--- start PAGE EXCERPT ---
Archive for the ‘cross country’ Category

Matt McCue’s “An Honorable Run”

Thursday, November 12th, 2009

A few weeks ago, I read Matt McCue’s An Honorable Run, which has had a lot of buzz this fall. McCue’s book is a memoir of his high school career in Iowa, his eventual decision to pass up a spot at Middlebury (where he would have been among the best on a relatively good Division 3 team) to try to walk on at the University of Colorado, and his relationship with both his coaches.

McCue makes no secret of his admiration for Chris Lear’s Running with the Buffaloes, a chronicle of Colorado’s 1998 season (was that really eleven years ago?) and that’s understandable; Buffaloes continues to fascinate and inspire high school and collegiate runners today, and to me its biggest mystery is why nobody has yet followed the path it blazed. (Someone needs to follow a women’s team, for example.) An Honorable Run reverently draws a lot of structure and voice from Lear’s book, but it’s not Running with the Buffaloes II.

For McCue, Colorado’s Mark Wetmore is largely quiet and off-stage, more like the Wizard of Oz than Vince Lombardi. For another thing, unlike the ensemble cast of Lear’s book, McCue’s journey is entirely his own, with the supporting characters literally just that. Only late in the book does a strong secondary character emerge.
--- end PAGE EXCERPT ---
--- start RECORD EXCERPTS ---
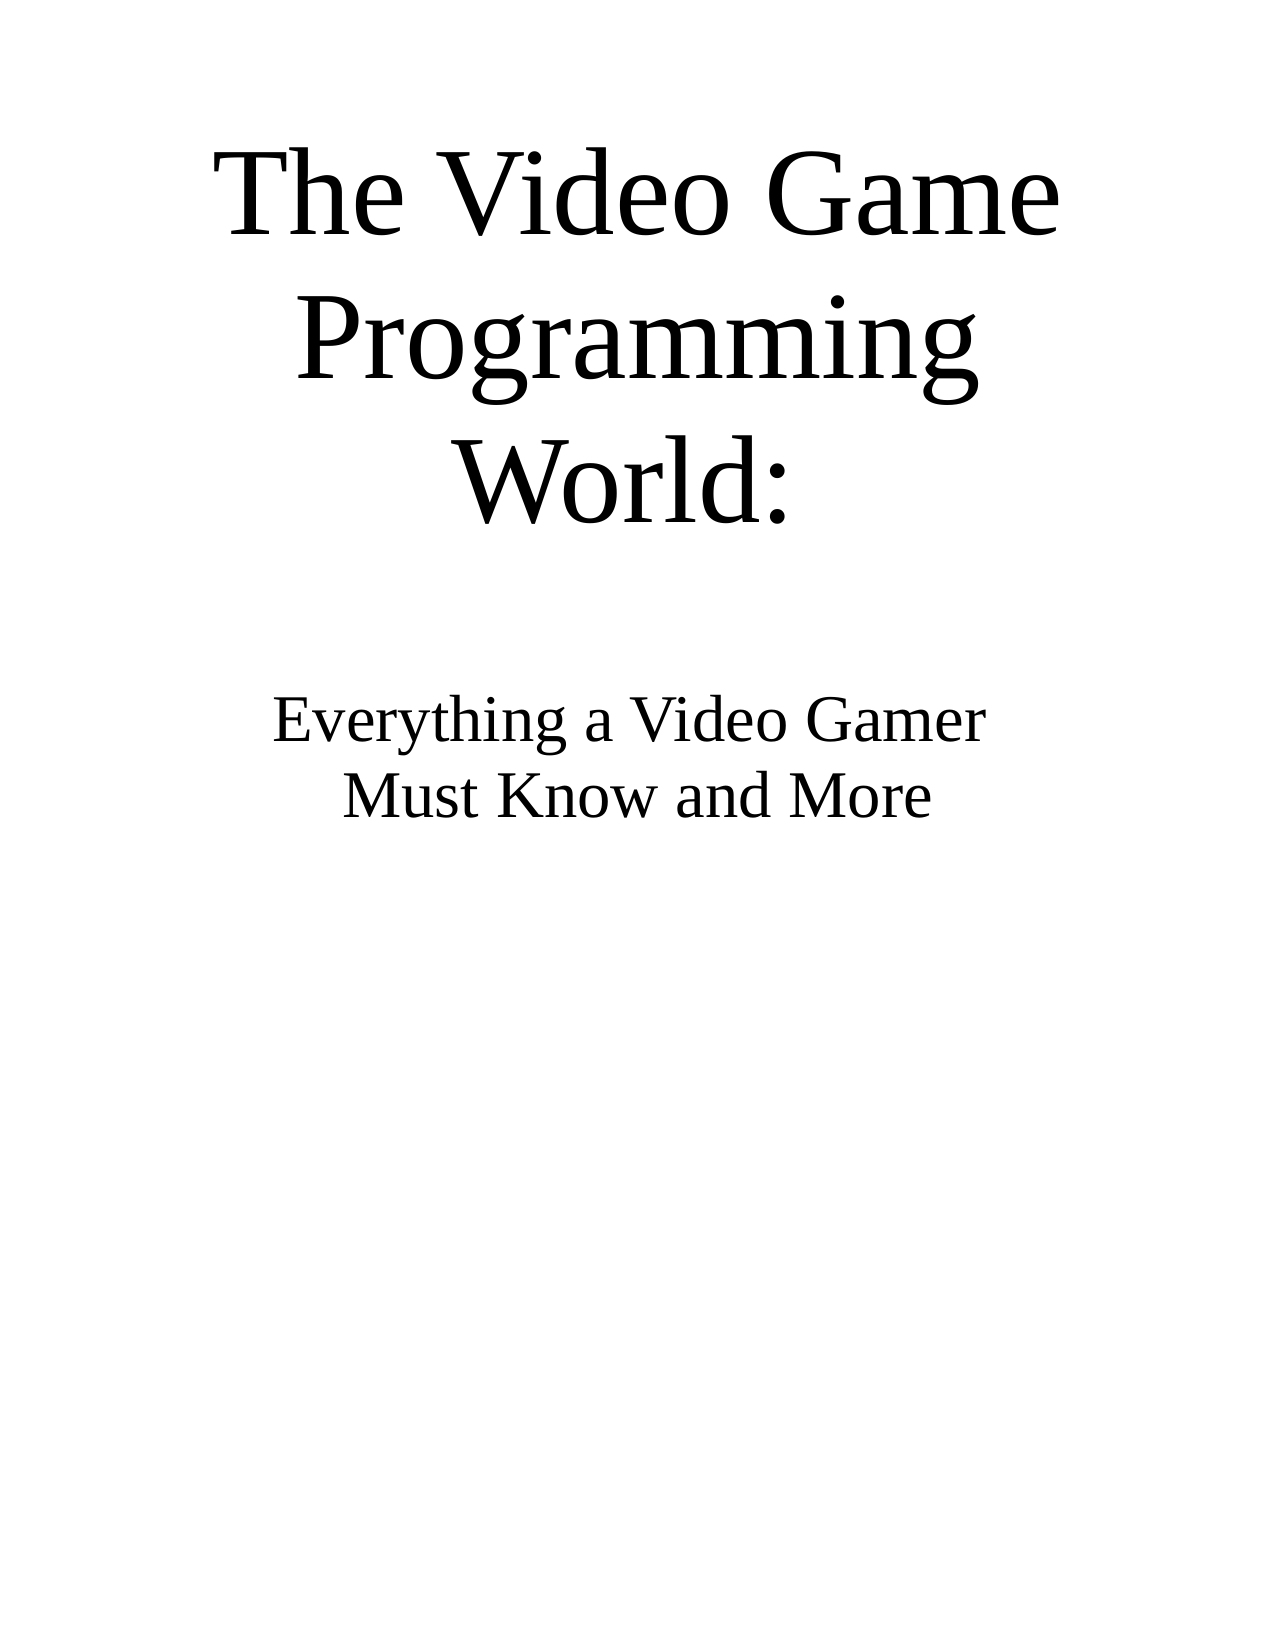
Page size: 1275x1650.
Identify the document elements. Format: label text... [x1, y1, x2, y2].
--- end RECORD EXCERPTS ---
--- start RECORD EXCERPTS ---
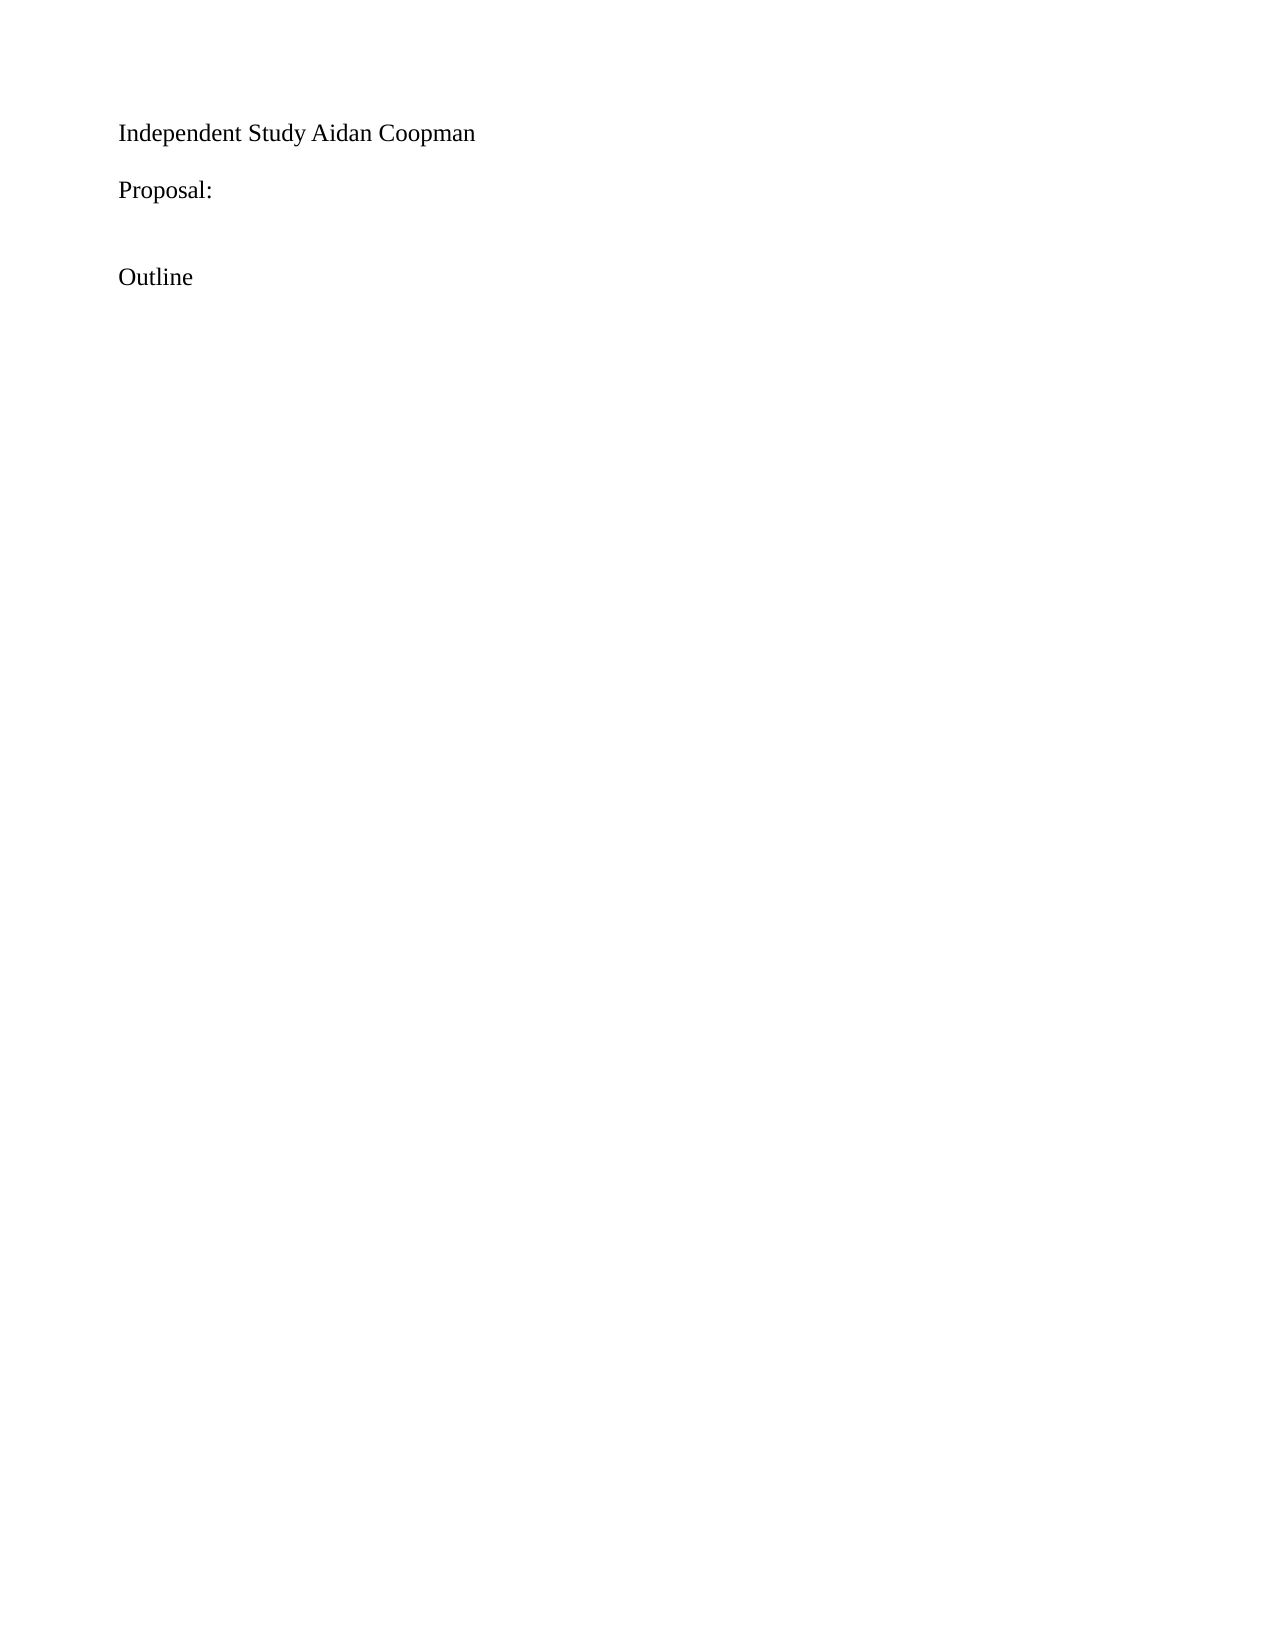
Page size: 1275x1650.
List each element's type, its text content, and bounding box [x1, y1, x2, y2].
--- end RECORD EXCERPTS ---
_TASK LIST_.
**A.** Using the post about An Honorable Run, answer these:
(i) In which state did McCue's high school career take place?
(ii) Which team and season does Running with the Buffaloes chronicle?
(iii) Mark Wetmore is compared to whom instead of Vince Lombardi?
**B.** Turn the paragraph of the post about An Honorable Run that begins "For McCue, Colorado's Mark Wetmore" into a short bulleted list with its main points.

_OUTPUTS IN ORDER_.
**A.**
(i) Iowa
(ii) Colorado's 1998 season
(iii) The Wizard of Oz

**B.**
- Colorado's Mark Wetmore is mostly quiet and off-stage, more like the Wizard of Oz than Vince Lombardi.
- Unlike the ensemble cast in Lear's book, McCue's journey is his alone, and the other characters only support it.
- A strong secondary character appears only late in the book.